Akan tetapi, apa itu kematian? Secara biologis dan medis, kematian adalah saat di mana semua fungsi otak berhenti dan semua sel-sel tubuh tidak lagi melakukan proses regenerasi. Secara tradisional, kematian dipahami sebagai terpisahnya tubuh dengan jiwa. Inilah saat perpisahan dengan dunia, termasuk dengan keluarga, teman, dan orang-orang tersayang.  Kematian adalah peristiwa di mana manusia hanya bisa secara pasif menerima dan sama sekali tidak bisa dikendalikan. Secara biblis, kematian adalah konsekuensi dari dosa (Kej. 2 – 3; Rm. 5:12-14; 3:21; 6:23).

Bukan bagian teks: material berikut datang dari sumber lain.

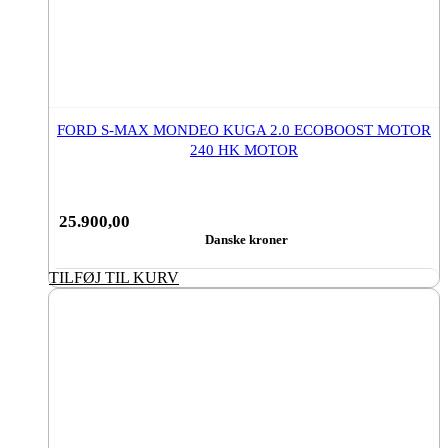
FORD S-MAX MONDEO KUGA 2.0 ECOBOOST MOTOR
240 HK MOTOR
25.900,00
Danske kroner
TILFØJ TIL KURV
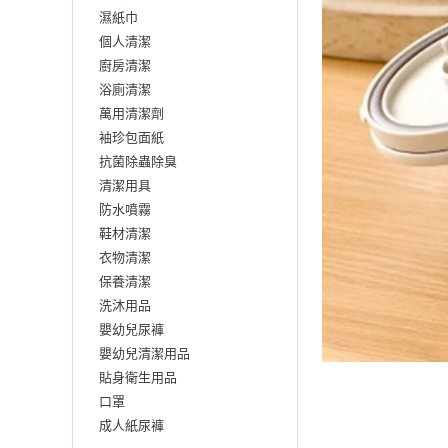
濕紙巾
個人清潔
廚房清潔
浴廁清潔
萬用清潔劑
袖珍包面紙
抗菌除蟲除臭
清潔用具
防水噴霧
鞋材清潔
衣物清潔
保養清潔
洗沐用品
嬰幼兒尿褲
嬰幼兒清潔用品
貼身衛生用品
口罩
成人紙尿褲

Karena itu, ketika berhadapan dengan sahabat-sahabat-Nya yang berduka, Yesus meneguhkan mereka dengan berkata, “Akulah kebangkitan dan hidup; barangsiapa percaya kepada-Ku, ia akan hidup walaupun ia sudah mati.” Dengan kata lain, kita harus mati untuk memiliki kehidupan. Kita harus mati bagi dosa-dosa kita agar diampuni. Kita harus mati bagi kejahatan kita agar menjadi orang yang baik dan bertanggung jawab. Kita harus mati bagi kemarahan dan kebencian kita agar hubungan kita dengan orang lain menjadi lebih baik.

Kematian adalah pengorbanan. Kematian adalah pertobatan. Kematian adalah perubahan. Seperti Santo Fransiskus Asisi, kita diajak untuk menyebut kematian sebagai Saudari Maut Badani, sehingga berani menyambutnya dengan penuh sukacita.